> **Consigne A**: Recopie sans rien changer le passage des fiches qui commence à la ligne contenant « common name: Southern giraffe » et finit à la ligne contenant « scientific name: Parkinsonia florida », ces deux lignes comprises.

··· Texte source ···

Au cours de l'événement Tremplin 2023 organisé par le réseau régional de recherche Futurs-ACT, deux étudiants en Master 2 (Agathe Lacombe et Evan Le Poul) ainsi qu'une chercheuse (Stéphanie Cardoso) ont croisés leurs regards pour nous parler du changement climatique et de leur perception de ce changement. Ces ressentis et idées personnels nous aiguillent sur la façon dont la crise climatique que nous vivons est reçue et interprétée par les jeunes et sur les différentes façons de représenter ce changement, en passant notamment par l'imaginaire.

Actu-Congrès 30 août 2023

Bonjour à toutes et à tous et Bienvenue !

Aujourd'hui, Terres du Passé a le plaisir de vous partager deux nouvelles vidéos du Tremplin 2023 organisé par Futurs-ACT !
Si vous lisez cette actualité, vous avez probablement déjà fait un petit tour par les précédentes sur le sujet (ici, ici, , ou encore ici) et Futurs-ACT ne vous est plus inconnu ! Si ce n'est pas le cas, n'hésitez pas à aller sur les pages que je viens de citer pour découvrir ce réseau régional de recherche (pour rappel, il y a une vidéo dans cet article qui explique un peu plus en détails ce qu'est Futurs-ACT). Si vous vous intéressez aux questions de changement climatique en Nouvelle-Aquitaine, croyez-moi, ça vaut le détour !

Mais passons ! Et continuons notre chemin sur les discours de nos jeunes amis Agathe Lacombe et Evan qui nous partagent avec passion leurs perceptions sur le changement climatique en cours !

Agathe Lacombe et Evan Le Poul nous parlent de leur perception du changement climatique

Résumé (assez) court des propos tenus par Agathe et Evan :

Agathe Lacombe :
Cette année est marquée par le terme accélération : il faut accélérer la transition écologique.
Et cette volonté est vertueuse et nécessaire car le réchauffement climatique n’attend pas.

··· Fiches brutes ···

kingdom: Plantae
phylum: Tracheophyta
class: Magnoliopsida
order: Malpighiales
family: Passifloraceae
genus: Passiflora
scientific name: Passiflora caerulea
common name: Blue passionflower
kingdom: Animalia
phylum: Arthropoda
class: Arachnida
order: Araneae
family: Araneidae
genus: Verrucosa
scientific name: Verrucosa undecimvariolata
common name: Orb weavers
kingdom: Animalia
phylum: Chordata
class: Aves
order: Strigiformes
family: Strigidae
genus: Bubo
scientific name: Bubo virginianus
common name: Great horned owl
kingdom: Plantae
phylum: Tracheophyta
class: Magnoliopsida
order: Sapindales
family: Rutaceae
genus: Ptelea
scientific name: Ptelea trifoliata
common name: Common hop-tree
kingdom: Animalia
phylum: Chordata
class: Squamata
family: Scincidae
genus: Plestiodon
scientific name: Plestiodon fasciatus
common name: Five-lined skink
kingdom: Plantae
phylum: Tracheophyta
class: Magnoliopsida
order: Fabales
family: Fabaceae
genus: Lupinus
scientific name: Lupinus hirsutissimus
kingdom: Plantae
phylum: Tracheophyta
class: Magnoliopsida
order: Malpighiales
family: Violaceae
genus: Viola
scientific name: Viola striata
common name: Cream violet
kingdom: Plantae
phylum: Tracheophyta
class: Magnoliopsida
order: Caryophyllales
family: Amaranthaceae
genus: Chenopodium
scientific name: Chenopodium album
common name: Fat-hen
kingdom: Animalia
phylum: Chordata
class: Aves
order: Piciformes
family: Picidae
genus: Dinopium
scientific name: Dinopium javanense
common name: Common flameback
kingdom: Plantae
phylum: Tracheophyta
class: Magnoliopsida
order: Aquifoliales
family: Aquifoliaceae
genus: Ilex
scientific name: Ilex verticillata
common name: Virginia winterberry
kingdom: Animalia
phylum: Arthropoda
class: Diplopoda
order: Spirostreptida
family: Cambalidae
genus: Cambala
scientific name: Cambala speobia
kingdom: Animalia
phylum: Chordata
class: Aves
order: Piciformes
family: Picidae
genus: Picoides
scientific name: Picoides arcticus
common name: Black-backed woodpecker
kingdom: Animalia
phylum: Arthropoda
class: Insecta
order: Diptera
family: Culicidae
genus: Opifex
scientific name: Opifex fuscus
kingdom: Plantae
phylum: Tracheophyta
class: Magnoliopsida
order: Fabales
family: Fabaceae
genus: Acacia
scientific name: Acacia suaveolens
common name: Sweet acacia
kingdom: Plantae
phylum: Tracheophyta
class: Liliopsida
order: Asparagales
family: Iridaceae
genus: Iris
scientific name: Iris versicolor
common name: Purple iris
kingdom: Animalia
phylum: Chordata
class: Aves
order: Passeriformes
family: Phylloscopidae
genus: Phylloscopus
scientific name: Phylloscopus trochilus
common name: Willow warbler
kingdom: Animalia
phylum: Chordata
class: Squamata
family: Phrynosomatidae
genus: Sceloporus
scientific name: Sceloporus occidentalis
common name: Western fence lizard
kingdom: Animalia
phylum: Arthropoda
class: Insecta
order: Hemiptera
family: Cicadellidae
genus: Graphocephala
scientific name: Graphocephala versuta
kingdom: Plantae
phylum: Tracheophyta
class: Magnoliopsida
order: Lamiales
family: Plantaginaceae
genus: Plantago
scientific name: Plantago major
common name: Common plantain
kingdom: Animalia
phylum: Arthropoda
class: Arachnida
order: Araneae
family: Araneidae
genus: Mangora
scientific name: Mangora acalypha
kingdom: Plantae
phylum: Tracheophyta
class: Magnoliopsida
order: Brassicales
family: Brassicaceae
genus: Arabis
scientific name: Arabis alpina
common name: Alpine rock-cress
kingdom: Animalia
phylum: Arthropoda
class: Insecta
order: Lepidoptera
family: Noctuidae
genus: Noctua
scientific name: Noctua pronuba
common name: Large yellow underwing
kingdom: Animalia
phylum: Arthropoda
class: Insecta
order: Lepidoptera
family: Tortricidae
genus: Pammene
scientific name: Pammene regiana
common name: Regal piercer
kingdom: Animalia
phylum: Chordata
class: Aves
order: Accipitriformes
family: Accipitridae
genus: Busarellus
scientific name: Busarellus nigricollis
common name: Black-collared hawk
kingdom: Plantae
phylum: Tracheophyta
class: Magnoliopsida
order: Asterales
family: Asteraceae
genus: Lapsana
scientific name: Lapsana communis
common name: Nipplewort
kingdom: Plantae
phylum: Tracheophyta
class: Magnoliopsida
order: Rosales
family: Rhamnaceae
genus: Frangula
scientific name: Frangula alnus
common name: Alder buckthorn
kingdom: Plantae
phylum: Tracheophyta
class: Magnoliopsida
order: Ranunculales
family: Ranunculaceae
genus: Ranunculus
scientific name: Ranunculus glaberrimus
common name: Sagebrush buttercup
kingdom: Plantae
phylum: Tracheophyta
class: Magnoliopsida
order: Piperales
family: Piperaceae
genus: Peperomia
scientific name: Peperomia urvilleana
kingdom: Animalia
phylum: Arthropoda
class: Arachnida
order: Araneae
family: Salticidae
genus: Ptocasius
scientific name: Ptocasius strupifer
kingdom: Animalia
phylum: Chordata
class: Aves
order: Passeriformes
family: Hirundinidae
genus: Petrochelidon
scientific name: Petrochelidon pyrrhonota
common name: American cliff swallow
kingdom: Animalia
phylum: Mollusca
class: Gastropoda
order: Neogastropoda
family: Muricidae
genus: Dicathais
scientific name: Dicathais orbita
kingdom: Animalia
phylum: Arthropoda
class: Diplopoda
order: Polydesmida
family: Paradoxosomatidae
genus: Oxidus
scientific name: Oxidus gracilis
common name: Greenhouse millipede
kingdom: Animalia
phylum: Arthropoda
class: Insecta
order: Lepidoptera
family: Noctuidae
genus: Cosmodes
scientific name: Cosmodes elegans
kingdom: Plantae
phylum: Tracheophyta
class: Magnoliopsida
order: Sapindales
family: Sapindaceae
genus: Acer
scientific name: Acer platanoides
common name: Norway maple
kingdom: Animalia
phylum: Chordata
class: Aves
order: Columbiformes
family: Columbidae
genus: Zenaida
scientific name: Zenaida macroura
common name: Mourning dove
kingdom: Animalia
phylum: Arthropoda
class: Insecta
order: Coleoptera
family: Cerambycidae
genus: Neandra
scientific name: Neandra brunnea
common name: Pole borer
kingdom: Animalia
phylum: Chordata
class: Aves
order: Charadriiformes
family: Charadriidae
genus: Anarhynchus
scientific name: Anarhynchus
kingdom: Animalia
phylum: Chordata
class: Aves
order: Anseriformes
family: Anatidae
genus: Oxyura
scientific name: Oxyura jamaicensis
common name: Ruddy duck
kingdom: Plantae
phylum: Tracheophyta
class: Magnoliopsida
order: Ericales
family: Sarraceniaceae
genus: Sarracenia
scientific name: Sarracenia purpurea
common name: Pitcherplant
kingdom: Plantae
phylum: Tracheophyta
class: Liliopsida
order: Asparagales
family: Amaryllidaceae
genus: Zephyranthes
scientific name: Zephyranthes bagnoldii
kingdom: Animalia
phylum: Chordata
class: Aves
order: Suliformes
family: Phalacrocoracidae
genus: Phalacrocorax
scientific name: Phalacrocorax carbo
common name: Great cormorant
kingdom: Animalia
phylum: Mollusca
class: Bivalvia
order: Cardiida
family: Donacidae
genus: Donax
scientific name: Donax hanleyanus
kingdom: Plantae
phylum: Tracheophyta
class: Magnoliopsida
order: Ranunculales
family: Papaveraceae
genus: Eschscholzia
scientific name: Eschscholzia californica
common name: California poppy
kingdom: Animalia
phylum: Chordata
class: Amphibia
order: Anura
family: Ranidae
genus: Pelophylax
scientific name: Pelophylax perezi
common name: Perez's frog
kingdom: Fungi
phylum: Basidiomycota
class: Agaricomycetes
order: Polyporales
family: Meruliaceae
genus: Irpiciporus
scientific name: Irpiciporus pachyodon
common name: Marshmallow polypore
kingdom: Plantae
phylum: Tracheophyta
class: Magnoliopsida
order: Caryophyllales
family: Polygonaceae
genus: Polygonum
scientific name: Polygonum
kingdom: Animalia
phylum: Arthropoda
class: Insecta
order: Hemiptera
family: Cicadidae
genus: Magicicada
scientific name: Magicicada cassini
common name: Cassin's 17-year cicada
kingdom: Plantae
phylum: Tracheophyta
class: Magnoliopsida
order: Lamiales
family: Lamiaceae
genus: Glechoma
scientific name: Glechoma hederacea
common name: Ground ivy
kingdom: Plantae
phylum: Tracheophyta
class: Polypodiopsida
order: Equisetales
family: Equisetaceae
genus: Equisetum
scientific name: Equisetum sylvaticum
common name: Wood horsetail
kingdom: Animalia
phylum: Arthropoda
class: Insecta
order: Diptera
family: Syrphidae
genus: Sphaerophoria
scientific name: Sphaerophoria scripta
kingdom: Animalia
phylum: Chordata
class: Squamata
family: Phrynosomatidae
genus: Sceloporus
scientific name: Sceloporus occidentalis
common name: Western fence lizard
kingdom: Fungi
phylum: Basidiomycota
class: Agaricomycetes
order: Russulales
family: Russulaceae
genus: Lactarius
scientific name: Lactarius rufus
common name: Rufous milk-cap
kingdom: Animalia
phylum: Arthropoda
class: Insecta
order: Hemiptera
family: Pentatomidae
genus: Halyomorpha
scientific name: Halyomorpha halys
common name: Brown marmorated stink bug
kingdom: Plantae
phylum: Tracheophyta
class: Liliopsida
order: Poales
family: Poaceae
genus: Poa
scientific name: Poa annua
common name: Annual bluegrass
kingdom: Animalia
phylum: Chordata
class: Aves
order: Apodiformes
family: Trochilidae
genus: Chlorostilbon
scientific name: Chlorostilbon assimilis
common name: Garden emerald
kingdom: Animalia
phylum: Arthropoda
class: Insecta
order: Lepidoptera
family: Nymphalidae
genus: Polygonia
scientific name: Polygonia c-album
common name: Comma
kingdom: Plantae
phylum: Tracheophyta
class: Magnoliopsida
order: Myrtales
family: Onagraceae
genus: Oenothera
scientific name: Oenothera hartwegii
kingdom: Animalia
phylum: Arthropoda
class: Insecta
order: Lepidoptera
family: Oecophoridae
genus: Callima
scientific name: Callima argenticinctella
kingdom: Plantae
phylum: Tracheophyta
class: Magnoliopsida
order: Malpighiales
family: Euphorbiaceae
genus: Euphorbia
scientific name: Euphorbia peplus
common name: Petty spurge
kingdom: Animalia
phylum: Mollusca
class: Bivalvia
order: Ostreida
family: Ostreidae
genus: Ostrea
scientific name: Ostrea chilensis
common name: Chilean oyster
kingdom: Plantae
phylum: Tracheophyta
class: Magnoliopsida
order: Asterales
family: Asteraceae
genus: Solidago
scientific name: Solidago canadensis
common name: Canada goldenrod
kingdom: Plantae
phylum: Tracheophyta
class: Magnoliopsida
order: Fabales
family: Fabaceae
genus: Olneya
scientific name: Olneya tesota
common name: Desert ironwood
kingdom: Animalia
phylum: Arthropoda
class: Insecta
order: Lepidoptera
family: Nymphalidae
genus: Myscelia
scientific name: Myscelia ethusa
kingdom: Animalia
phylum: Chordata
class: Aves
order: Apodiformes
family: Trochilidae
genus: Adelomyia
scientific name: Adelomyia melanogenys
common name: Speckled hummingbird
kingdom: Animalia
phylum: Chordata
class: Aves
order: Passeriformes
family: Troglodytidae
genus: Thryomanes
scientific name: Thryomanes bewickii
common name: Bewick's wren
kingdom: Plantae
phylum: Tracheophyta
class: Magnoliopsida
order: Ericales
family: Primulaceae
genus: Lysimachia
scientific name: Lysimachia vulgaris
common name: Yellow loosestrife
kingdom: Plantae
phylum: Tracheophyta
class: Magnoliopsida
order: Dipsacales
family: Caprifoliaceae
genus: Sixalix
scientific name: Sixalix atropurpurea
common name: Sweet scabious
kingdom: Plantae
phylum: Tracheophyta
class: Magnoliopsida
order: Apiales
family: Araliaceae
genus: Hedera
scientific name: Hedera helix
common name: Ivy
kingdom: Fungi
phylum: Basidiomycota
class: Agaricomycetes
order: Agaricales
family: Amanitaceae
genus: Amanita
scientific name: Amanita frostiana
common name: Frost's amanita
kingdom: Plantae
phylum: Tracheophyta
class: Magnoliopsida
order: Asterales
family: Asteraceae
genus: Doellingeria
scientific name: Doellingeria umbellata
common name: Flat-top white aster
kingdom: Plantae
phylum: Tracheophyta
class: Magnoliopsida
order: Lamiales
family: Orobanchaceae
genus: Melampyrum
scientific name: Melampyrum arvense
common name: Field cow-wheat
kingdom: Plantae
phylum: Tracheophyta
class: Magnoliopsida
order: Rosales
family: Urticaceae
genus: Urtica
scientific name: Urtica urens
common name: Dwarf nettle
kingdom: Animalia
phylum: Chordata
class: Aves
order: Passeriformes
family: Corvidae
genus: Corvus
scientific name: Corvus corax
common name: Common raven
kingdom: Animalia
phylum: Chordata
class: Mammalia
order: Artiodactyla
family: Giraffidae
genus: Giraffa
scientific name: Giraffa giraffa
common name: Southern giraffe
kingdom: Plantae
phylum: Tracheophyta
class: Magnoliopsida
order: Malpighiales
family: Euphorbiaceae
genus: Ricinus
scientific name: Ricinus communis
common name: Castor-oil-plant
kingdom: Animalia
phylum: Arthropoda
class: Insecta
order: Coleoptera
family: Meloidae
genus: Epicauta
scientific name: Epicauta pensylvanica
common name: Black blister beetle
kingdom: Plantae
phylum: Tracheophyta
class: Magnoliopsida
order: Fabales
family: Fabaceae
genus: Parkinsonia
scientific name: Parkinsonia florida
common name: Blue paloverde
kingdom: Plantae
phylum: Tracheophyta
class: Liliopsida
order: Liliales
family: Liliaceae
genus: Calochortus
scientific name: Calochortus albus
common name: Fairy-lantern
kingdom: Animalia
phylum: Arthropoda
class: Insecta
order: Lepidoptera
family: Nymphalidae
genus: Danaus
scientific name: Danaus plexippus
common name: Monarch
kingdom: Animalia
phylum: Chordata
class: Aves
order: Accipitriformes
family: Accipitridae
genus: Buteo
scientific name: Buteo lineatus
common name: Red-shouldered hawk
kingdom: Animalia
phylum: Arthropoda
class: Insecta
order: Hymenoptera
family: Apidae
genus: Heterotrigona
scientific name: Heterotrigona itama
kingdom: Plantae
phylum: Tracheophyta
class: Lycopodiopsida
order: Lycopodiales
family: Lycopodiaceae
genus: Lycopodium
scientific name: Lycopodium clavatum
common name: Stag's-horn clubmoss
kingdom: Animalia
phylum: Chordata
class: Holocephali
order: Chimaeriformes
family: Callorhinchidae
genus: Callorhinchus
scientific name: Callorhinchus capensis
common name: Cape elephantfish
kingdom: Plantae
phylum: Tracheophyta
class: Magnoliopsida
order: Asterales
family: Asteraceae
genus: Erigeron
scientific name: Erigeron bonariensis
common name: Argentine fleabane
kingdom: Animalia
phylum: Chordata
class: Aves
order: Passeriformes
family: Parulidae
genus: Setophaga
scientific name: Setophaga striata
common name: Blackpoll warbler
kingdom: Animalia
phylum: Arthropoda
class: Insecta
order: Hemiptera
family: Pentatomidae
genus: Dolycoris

···

> **Consigne B**: Écris la suite du texte sur la perception du changement climatique, juste après sa dernière phrase.

> **Réponse A**:
common name: Southern giraffe
kingdom: Plantae
phylum: Tracheophyta
class: Magnoliopsida
order: Malpighiales
family: Euphorbiaceae
genus: Ricinus
scientific name: Ricinus communis
common name: Castor-oil-plant
kingdom: Animalia
phylum: Arthropoda
class: Insecta
order: Coleoptera
family: Meloidae
genus: Epicauta
scientific name: Epicauta pensylvanica
common name: Black blister beetle
kingdom: Plantae
phylum: Tracheophyta
class: Magnoliopsida
order: Fabales
family: Fabaceae
genus: Parkinsonia
scientific name: Parkinsonia florida

> **Réponse B**:
Mais l’accélération est aussi une cause du réchauffement, comme l’a montré Harmunt Rosa : “Nous sommes dans un régime temps lié à la croissance”.

Aujourd’hui, même si on a plus de temps libre, on ne prend plus le temps de prendre le temps.
Amazone émet 71 millions de tonnes de CO2 par an.
En comparaison, la Roumanie émet 73 millions de tonnes de CO2 par an.

Le climat s’accélère et n’attend pas. Nous devons nous adapter plus rapidement à ces effets. Il faut accélérer la décélération de nos modes de vie. Il faut agir vite mais avec une vision de long terme et des outils adaptés.

Evan Le Poul :
Le rapport du GIEC, c’est bien, mais nous maintenant on veut agir, on veut bouger et bouger vite. Une frustration lourde à porter par des jeunes qui pensent que l’inertie est de la pure mauvaise foi, de la pure mauvaise volonté.

Confronté à la réalité, je me suis rendu compte que c’était plus compliqué que ça : c’est incroyablement dur de faire advenir quelque chose.
Après une année dans une structure des Nations Unies, même si rien de bouge mais que tout le monde s’agite, je suis perdu. Perdu parce qu’au bout d’un an je ne sais plus où placer mes efforts. Il nous manque une direction, un horizon, une boussole commune qui nous donne envie de lutter encore et encore.

Perte de sens, pourquoi je me lève le matin… les cinq sens qui nous amènent vers la perte de sensibilité désastreuse.
L’absence de récit collectif sape nos efforts. Il faut articuler les échelle, créer du consensus, du débat entre chacun.
Pour créer une culture collective, agir sur les imaginaires constitue le premier des quatre principes fondamentaux de la conduite de changement.

Il faut nous dépêcher de prendre le temps d’imaginer ensemble l’horizon vers lequel nous voulons toutes et tous aller.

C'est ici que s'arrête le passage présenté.